Category: Batman (Comics), Batman - All Media Types, Harry Potter - J. K. Rowling, Young Justice (Cartoon), Young Justice - All Media Types
Genre: Gen, Lily Evans could not have her parents ideal life, Mary Grayson did not want her parents ideal life, Petunia Evans wanted her parents ideal life but they were too busy with her sisters to notice, Petunia's everything screams that she was a middle child, a shared childhood does not a healthy adult relationship make, especially not when both of your siblings are dead, prologue to a story that I will never ever write, references to Lily Evans Potter/James Potter, references to Mary Grayson/John Grayson, references to Petunia Evans Dursley/Vernon Dursley, the Evans parents were not good parents pass it on, what if Dick Grayson had COUSINS, what if there were three Evans sisters
Language: English
Status: Completed
Published: 2020-11-19
Updated: 2020-11-19
Packaged: 2021-03-10 01:07:47
Rating: Teen And Up Audiences
Warnings: No Archive Warnings Apply
Chapters: 1
Words: 2,867
Publisher: archiveofourown.org
Story URL: https://archiveofourown.org/works/27635207
Author URL: https://archiveofourown.org/users/booksandreadingismylife/pseuds/booksandreadingismylife
Summary: Three sisters and their three sons go through life on paths that rhyme, if rarely intertwine.
Relationships: Mary Grayson & Lily Evans Potter, Mary Grayson & Petunia Evans Dursley, Petunia Evans Dursley & Lily Evans Potter
Comments: 8
Kudos: 44





	Three flowers sit in a garden

**Author's Note:**

> Hello and please enjoy the prologue to a much longer and more involved story that I will _never **ever**_ write. 
> 
> The premise started off asa combination of: wouldn't it be cool if Dick Grayson's mum left behind a little sister when she ran off to join the circus and 10-15 years after his parents deaths Dick finds out he has cousins. Who are involved in their own terrible terrible world-might-end adventures. And: what if Harry Potter had another non-magical cousin that he never knew about who chose the _exact worst time_ to try and reconnect? Said worst time being right at the start of OotP when like 90% of the magical world is out to get him (not to be confused with HBP when only 50% of the magical world is out to get him or DH when 70% of the magical world is out to get him except this time if he gets caught everyone dies for sure and the 30% that aren't out to get him are a little busy trying not to die). 
> 
> I thought it would be cool to combine these ideas, which automatically means Dudley spontaneously has a new cool older cousin who will big brother him but who also hates bullies. Except I know very very little about anything DC/Batman/etc related that is not from the fandom here and on tumblr. So there was no way I was going to write a whole story surrounding it. Except I still really liked the premise. And thus this oneshot was born. It's been lying around in my drafts for nearly two years at this point so I figured it was about damn time I posted it. Enjoy.
> 
> (Also shout-out to CrzyFun for helping me to come up with a title and summary)

* * *

This is how it starts:

There is a boy who is in turns the darling and the detested of a world and who wants nothing more than peace.

No.

There is a boy who was raised to hate his cousin (his would-be-brother-could-have-been-friend) and who doesn’t learn any better until the world turns cold around him and a monster tries to eat his soul.

No.

There is a boy who saw his parents fall to their deaths and who took what that made him and became a symbol of hope and justice for others.

No.

**. . .**

It starts like this:

There are three sisters, all as different from one another as fire to ice to air, all as similar as three cuttings of the same plant.
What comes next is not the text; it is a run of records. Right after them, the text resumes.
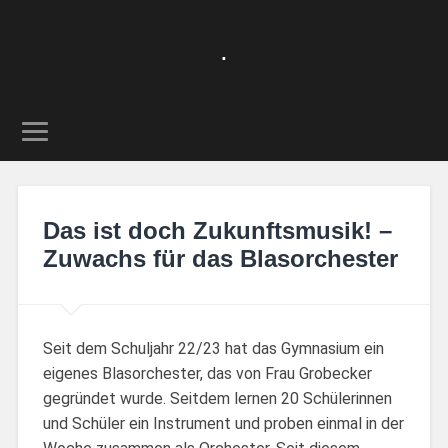
.
Das ist doch Zukunftsmusik! –
Zuwachs für das Blasorchester
Seit dem Schuljahr 22/23 hat das Gymnasium ein
eigenes Blasorchester, das von Frau Grobecker
gegründet wurde. Seitdem lernen 20 Schülerinnen
und Schüler ein Instrument und proben einmal in der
The youngest sister has eyes the colour of the killing curse and would rather die fighting for what she believes in than allow herself to live on her knees.

The middle sister has hair the colour of the sun in high summer and knows how to make people do what she wants them to.
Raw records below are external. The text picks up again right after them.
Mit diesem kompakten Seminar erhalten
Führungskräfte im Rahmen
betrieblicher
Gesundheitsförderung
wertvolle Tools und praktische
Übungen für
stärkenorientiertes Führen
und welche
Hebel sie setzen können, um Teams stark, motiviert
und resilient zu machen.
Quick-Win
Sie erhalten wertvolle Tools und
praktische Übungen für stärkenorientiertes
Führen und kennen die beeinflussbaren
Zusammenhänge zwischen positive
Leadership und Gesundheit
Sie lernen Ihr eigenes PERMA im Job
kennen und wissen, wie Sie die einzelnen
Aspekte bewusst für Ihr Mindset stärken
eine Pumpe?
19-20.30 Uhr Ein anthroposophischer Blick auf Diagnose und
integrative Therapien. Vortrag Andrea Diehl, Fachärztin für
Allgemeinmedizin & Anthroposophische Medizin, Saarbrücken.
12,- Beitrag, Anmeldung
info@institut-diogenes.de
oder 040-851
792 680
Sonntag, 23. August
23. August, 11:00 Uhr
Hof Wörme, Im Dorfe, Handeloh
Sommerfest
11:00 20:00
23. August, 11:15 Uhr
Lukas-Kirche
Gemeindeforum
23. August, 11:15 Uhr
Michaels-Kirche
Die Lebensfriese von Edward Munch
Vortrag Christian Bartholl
The eldest sister has a smile like quicksilver and can fly through the air as though gravity is non-existent and she herself is weightless.

Each sister has a son.

The youngest sister’s son is born as July dies, subject to a prophecy that has only just come to fruition and she begs the world to assign it to someone else.
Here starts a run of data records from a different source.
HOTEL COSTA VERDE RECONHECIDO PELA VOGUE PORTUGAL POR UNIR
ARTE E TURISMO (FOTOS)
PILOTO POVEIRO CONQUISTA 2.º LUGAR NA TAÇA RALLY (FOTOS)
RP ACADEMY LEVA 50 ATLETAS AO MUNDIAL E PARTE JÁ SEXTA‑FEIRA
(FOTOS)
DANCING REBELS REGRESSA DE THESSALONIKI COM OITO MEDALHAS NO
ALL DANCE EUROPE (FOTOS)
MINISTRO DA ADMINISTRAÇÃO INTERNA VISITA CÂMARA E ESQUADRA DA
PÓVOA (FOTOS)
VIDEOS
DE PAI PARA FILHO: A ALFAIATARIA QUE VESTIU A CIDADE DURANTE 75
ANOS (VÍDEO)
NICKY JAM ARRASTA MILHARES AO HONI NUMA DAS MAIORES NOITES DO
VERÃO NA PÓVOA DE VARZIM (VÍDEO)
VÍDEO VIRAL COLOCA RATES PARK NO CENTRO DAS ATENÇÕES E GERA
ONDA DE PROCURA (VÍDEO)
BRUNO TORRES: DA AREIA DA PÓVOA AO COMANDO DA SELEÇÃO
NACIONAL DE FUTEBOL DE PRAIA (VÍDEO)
The middle sister’s son is born just over a month earlier, scant hours after the summer solstice, and she ignores the implications of a firstborn son being born at midsummer.

The eldest sister’s son is born mere weeks before Christmas, in the middle of the first snowfall, and she calls him her little Robin after the bright spot that she sees picking its way through the snow.

Each sister has a gift.

Each son inherits their mother’s gift.

The youngest sister can use magic. They call her muggle-born and mudblood in turns and she lets their comments fly past her like smoke on the wind. Her son inherits her eyes, her magic, and her stubborn defiance in the face of unbeatable odds.

The middle sister can read people like books. They call her nosy and rude and she ignores them and makes sure they see nothing she does not intend. Her son inherits her hair, her ability to know what makes people tick, and her determined disdain to those who she deems lesser.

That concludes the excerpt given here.